The Alvah N. Belding Memorial Library is located at 302 E. Main Street, Belding, Michigan.
Belding's first public library was organized in 1890 by a group of civic-minded women who were members of the Ladies Literary Club. A meager collection of books, some from personal libraries and some purchased from funds raised through strawberry festivals, 25¢ suppers, and subscription drives, was housed in a room above a store on west Main Street. After the disastrous fire of 1893 swept Main Street, the burned out library was reinstalled in a room over Connell's Drug Store and then later, in an upper room at City Hall. In 1914, upon a suggestion of local businessman Byron Brown, Alvah N. Belding of the Belding & Bros. Company, Silk Manufacturers, decided to build and give a library to the City of Belding. On March 21, 1917, the Belding City Council accepted his offer and agreed to maintain the building in like beauty and form as a library for all time.

==Education==
Belding Area Schools operates public schools.

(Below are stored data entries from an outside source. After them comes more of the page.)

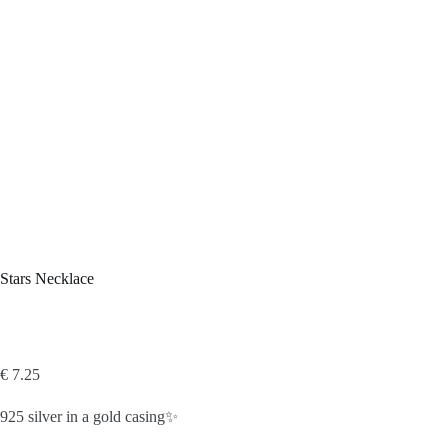
Stars Necklace
€
7.25
925 silver in a gold casing✨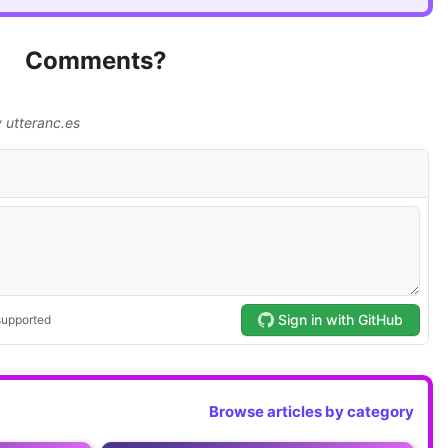
Comments?
Browse articles by category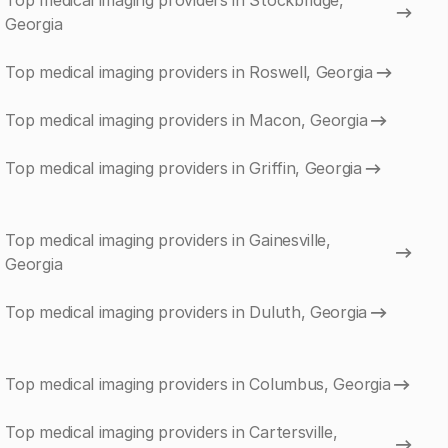
Top medical imaging providers in Stockbridge,
Georgia
Top medical imaging providers in Roswell, Georgia
Top medical imaging providers in Macon, Georgia
Top medical imaging providers in Griffin, Georgia
Top medical imaging providers in Gainesville,
Georgia
Top medical imaging providers in Duluth, Georgia
Top medical imaging providers in Columbus, Georgia
Top medical imaging providers in Cartersville,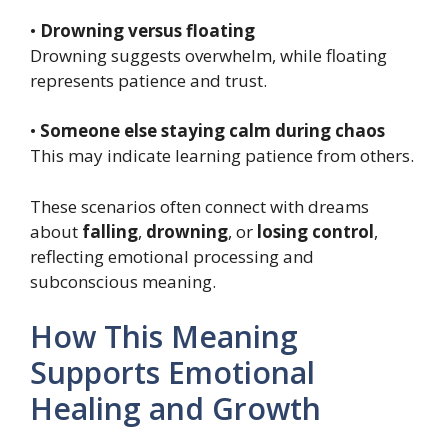
•
Drowning versus floating
Drowning suggests overwhelm, while floating
represents patience and trust.
•
Someone else staying calm during chaos
This may indicate learning patience from others.
These scenarios often connect with dreams
about
falling
,
drowning
, or
losing control
,
reflecting emotional processing and
subconscious meaning.
How This Meaning
Supports Emotional
Healing and Growth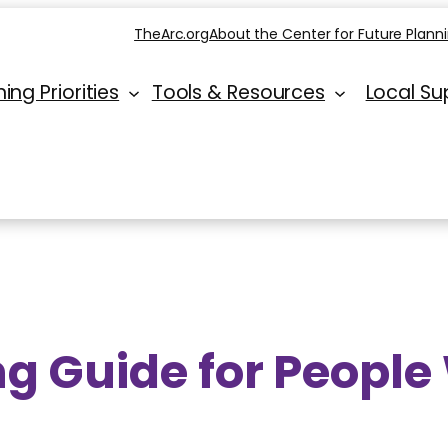
TheArc.org
About the Center for Future Plann
ing Priorities
Tools & Resources
Local Su
g Guide for People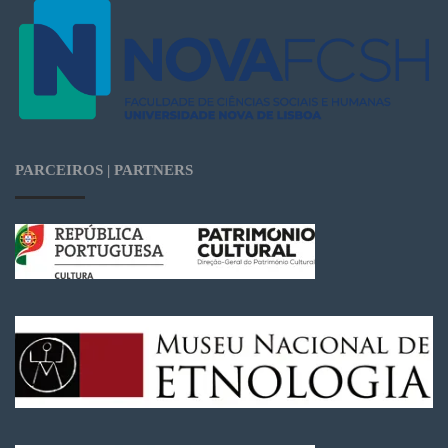
PARCEIROS | PARTNERS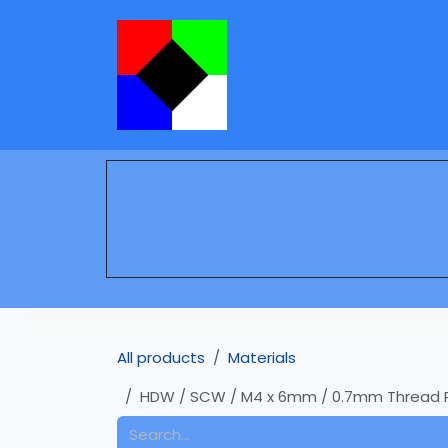
Skip to Content
Services
Learning
All products
Materials
HDW / SCW / M4 x 6mm / 0.7mm Thread Pitc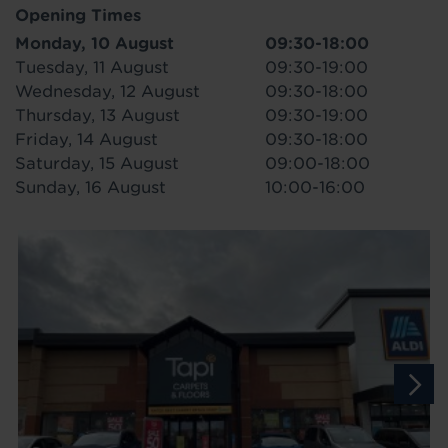
Opening Times
Monday, 10 August
09:30-18:00
Tuesday, 11 August
09:30-19:00
Wednesday, 12 August
09:30-18:00
Thursday, 13 August
09:30-19:00
Friday, 14 August
09:30-18:00
Saturday, 15 August
09:00-18:00
Sunday, 16 August
10:00-16:00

==Gus Macker basketball tournament==
Belding is also the home of the Gus Macker 3 on 3 basketball tournament. At its peak, Belding's population would swell to approximately 100,000 temporary 'residents' during Macker weekends.

==Notable people==

- Marie Zeigler, player in the All-American Girls Professional Baseball League
- Betty Smith, author of A Tree Grows in Brooklyn (novel), lived in Belding from 1923-24.